Il Chieti calcio sparisce, il tribunale ha dichiarato fallimento

La sentenza del tribunale mette fine a una storia sportiva cominciata nel 1922. Il tecnico Mariani ha annunciato che la squadra non scenderà in campo neanche domenica prossima contro l'Alfonsine. La radiazione dal campionato di serie D è ormai certa. L'ex presidente Mario Mancaniello: «Un momento drammatico, ma i colori resteranno»

CHIETI. Dallo storico magazziniere al fondatore del primo gruppo ultras. Dall’indimenticabile presidente Mario Mancaniello al capitano per eccellenza, Alessandro Battisti. Dai tifosi storici a quelli più giovani, passando per il fruttivendolo e per chi lotta contro una grave malattia, ma ha sempre il neroverde nel cuore.

——————————

Per favore, rispondi a queste domande sull'articolo relativo al fallimento del Chieti calcio:
1. In che anno è cominciata la storia sportiva del Chieti?
2. Contro quale squadra il Chieti non scenderà in campo domenica prossima?
3. Chi viene indicato come il capitano per eccellenza?

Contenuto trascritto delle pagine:

——————————

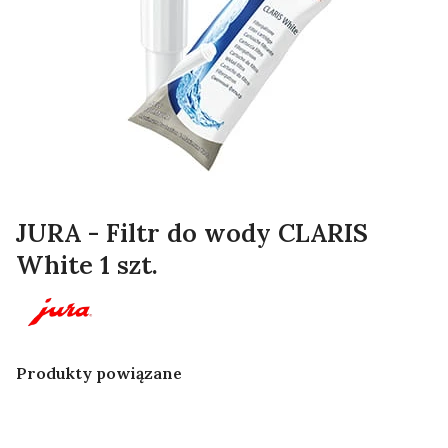
JURA - Filtr do wody CLARIS
White 1 szt.
Produkty powiązane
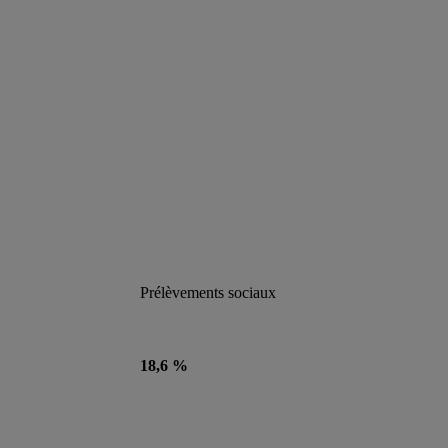
Prélèvements sociaux
18,6 %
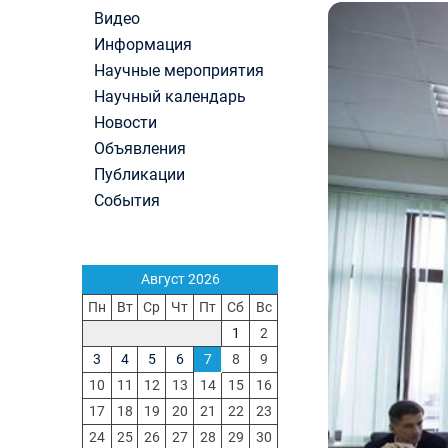
вступительные испытания в МГУ имени
Видео
М.В.Ломоносова в 2026 году по каждому конк
Информация
(ранжированные списки поступающих)
Научные мероприятия
Вячеслав Никонов в программе «Большая игра
Научный календарь
Первый канал, 24.07.2026. Часть 1-2
Вниманию абитуриентов бакалавриата! Открыт
Новости
онлайн-запись на заключение договора на
Объявления
обучение
Публикации
Вячеслав Никонов в программе «Большая игра
События
— Первый канал, 05.08.2026. Часть 1-3
In Memoriam. Муза Аркадьевна Сажина (18.09.
— 04.08.2026)
Август 2026
Пн
Вт
Ср
Чт
Пт
Сб
Вс
1
2
3
4
5
6
7
8
9
10
11
12
13
14
15
16
17
18
19
20
21
22
23
24
25
26
27
28
29
30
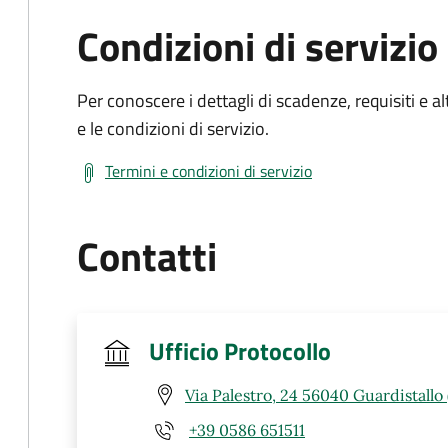
Condizioni di servizio
Per conoscere i dettagli di scadenze, requisiti e al
e le condizioni di servizio.
Termini e condizioni di servizio
Contatti
Ufficio Protocollo
Via Palestro, 24 56040 Guardistallo 
+39 0586 651511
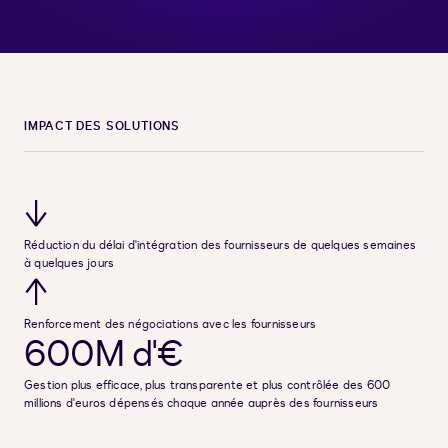
IMPACT DES SOLUTIONS
↓
Réduction du délai d'intégration des fournisseurs de quelques semaines
à quelques jours
↑
Renforcement des négociations avec les fournisseurs
600M d'€
Gestion plus efficace, plus transparente et plus contrôlée des 600
millions d'euros dépensés chaque année auprès des fournisseurs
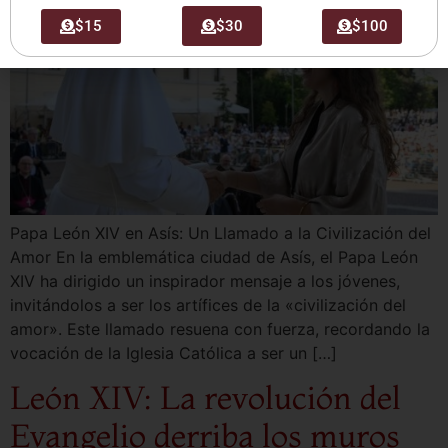
$15
$30
$100
Papa León XIV en Asís: Un Llamado a la Civilización del
Amor En la emblemática ciudad de Asís, el Papa León
XIV ha dirigido un inspirador mensaje a los jóvenes,
invitándolos a ser los artífices de la «civilización del
amor». Este llamado resuena con fuerza, recordando la
vocación de la Iglesia Católica a ser un […]
León XIV: La revolución del
Evangelio derriba los muros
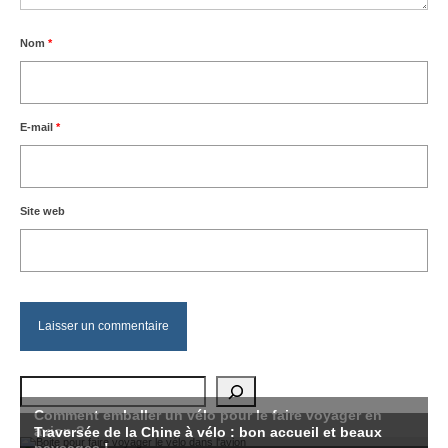
Nom
*
E-mail
*
Site web
Rechercher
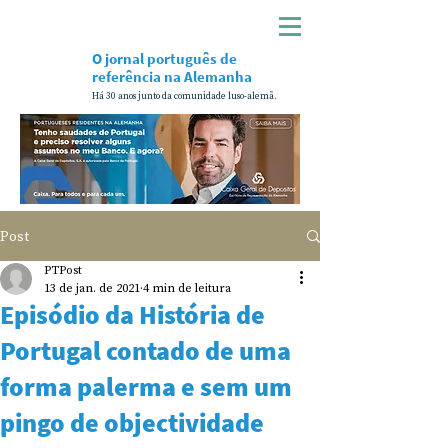
O jornal português de
referência na Alemanha
Há 30 anos junto da comunidade luso-alemã.
Post
PTPost
13 de jan. de 2021
4 min de leitura
Episódio da História de
Portugal contado de uma
forma palerma e sem um
pingo de objectividade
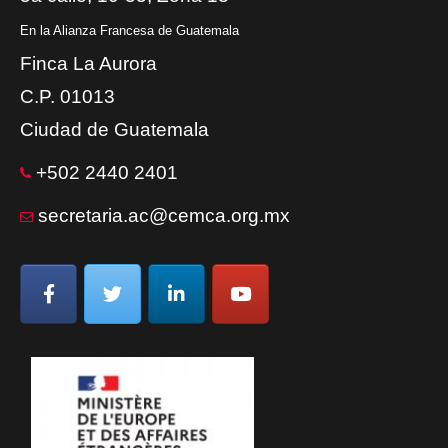
En la Alianza Francesa de Guatemala
Finca La Aurora
C.P. 01013
Ciudad de Guatemala
+502 2440 2401
secretaria.ac@cemca.org.mx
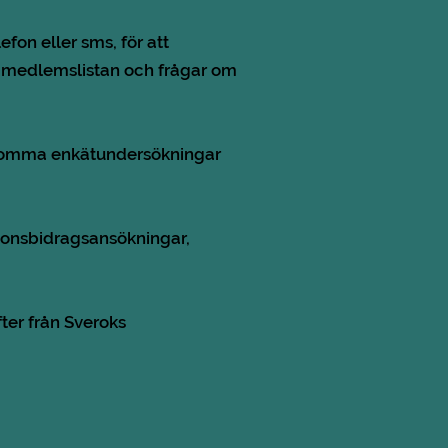
on eller sms, för att
på medlemslistan och frågar om
örekomma enkätundersökningar
ionsbidragsansökningar,
ter från Sveroks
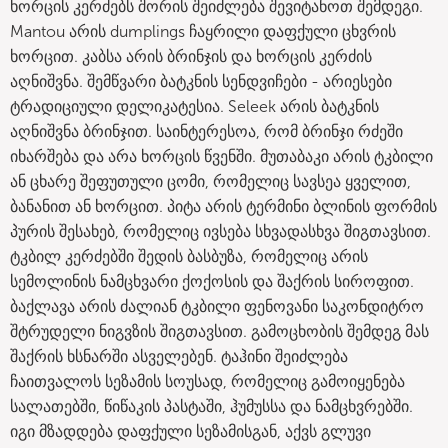
ხორცის კერძებს შორის შეიძლება შევიტანოთ შემდეგი.
Mantou არის dumplings ჩაყრილი დაფქული ცხვრის
ხორცით. კაბსა არის ბრინჯის და ხორცის კერძის
აღნიშვნა. შემწვარი ბატკნის სენდვიჩები - არიესები
ტრადიციული დელიკატესია. Seleek არის ბატკნის
აღნიშვნა ბრინჯით. საინტერესოა, რომ ბრინჯი რძეში
იხარშება და არა ხორცის წვენში. მუთაბაკი არის ტკბილი
ან ცხარე შეფუთული ცომი, რომელიც სავსეა ყველით,
ბანანით ან ხორცით. პიტა არის ტერმინი ბლინის ფორმის
პურის შესახებ, რომელიც ივსება სხვადასხვა შიგთავსით.
ტკბილ კერძებში შედის ბასბუზა, რომელიც არის
სემოლინის ნამცხვარი ქოქოსის და შაქრის სიროფით.
ბაქლავა არის ძალიან ტკბილი ფენოვანი საკონდიტრო
შტრუდელი ნიგვზის შიგთავსით. გამოცხობის შემდეგ მას
შაქრის ხსნარში ასველებენ. ტაჰინი შეიძლება
ჩაითვალოს სეზამის სოუსად, რომელიც გამოიყენება
სალათებში, წიწაკის პასტაში, ჰუმუსსა და ნამცხვრებში.
იგი მზადდება დაფქული სეზამისგან, აქვს გლუვი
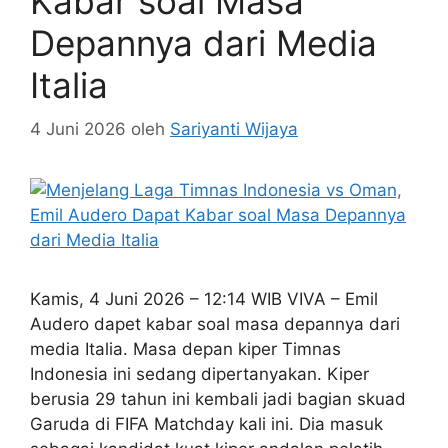
Kabar soal Masa
Depannya dari Media
Italia
4 Juni 2026
oleh
Sariyanti Wijaya
Kamis, 4 Juni 2026 – 12:14 WIB VIVA – Emil
Audero dapet kabar soal masa depannya dari
media Italia. Masa depan kiper Timnas
Indonesia ini sedang dipertanyakan. Kiper
berusia 29 tahun ini kembali jadi bagian skuad
Garuda di FIFA Matchday kali ini. Dia masuk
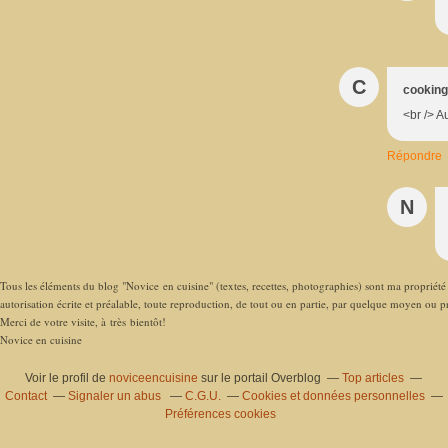
C
cookingl
<br /> A
Répondre
N
Tous les éléments du blog "Novice en cuisine" (textes, recettes, photographies) sont ma propriété e
autorisation écrite et préalable, toute reproduction, de tout ou en partie, par quelque moyen ou pro
Merci de votre visite, à très bientôt!
Novice en cuisine
Voir le profil de
noviceencuisine
sur le portail Overblog
Top articles
Contact
Signaler un abus
C.G.U.
Cookies et données personnelles
Préférences cookies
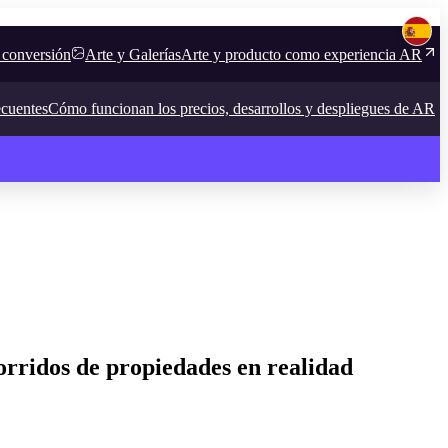
 conversión
Arte y Galerías
Arte y producto como experiencia AR
ecuentes
Cómo funcionan los precios, desarrollos y despliegues de AR
orridos de propiedades en realidad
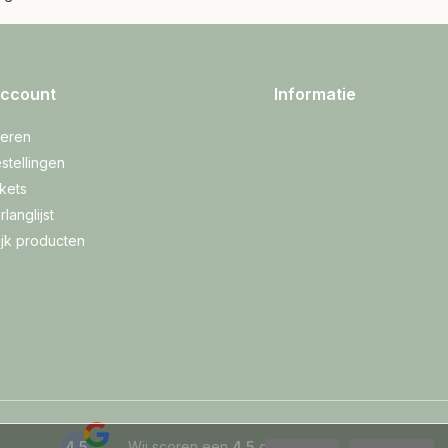
account
Informatie
reren
stellingen
ckets
rlanglijst
ijk producten
4.5
Wij scoren een
4.5
op
Google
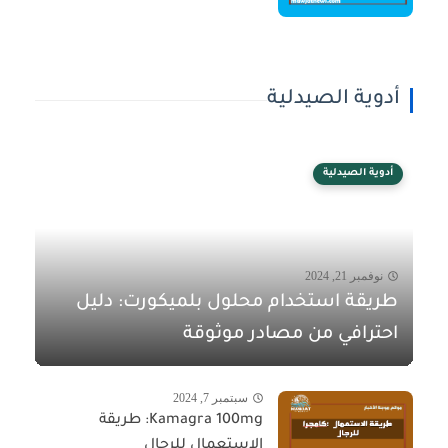
أدوية الصيدلية
أدوية الصيدلية
نوفمبر 21, 2024
طريقة استخدام محلول بلميكورت: دليل
احترافي من مصادر موثوقة
سبتمبر 7, 2024
Kamagra 100mg: طريقة
الاستعمال للرجال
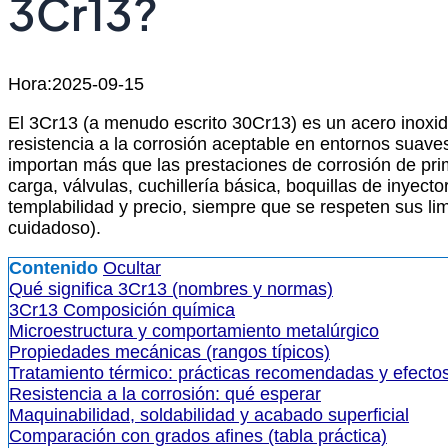
3Cr13?
Hora:2025-09-15
El 3Cr13 (a menudo escrito 30Cr13) es un acero inoxida
resistencia a la corrosión aceptable en entornos suaves
importan más que las prestaciones de corrosión de prime
carga, válvulas, cuchillería básica, boquillas de inyect
templabilidad y precio, siempre que se respeten sus li
cuidadoso).
Contenido
Ocultar
Qué significa 3Cr13 (nombres y normas)
3Cr13 Composición química
Microestructura y comportamiento metalúrgico
Propiedades mecánicas (rangos típicos)
Tratamiento térmico: prácticas recomendadas y efecto
Resistencia a la corrosión: qué esperar
Maquinabilidad, soldabilidad y acabado superficial
Comparación con grados afines (tabla práctica)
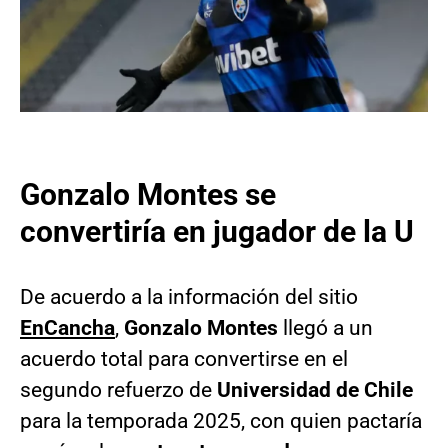
Gonzalo Montes se
convertiría en jugador de la U
De acuerdo a la información del sitio
EnCancha
,
Gonzalo Montes
llegó a un
acuerdo total para convertirse en el
segundo refuerzo de
Universidad de Chile
para la temporada 2025, con quien pactaría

——————————

_Spazio risposta_:
1. Nel 1922.
2. Contro l'Alfonsine.
3. Alessandro Battisti.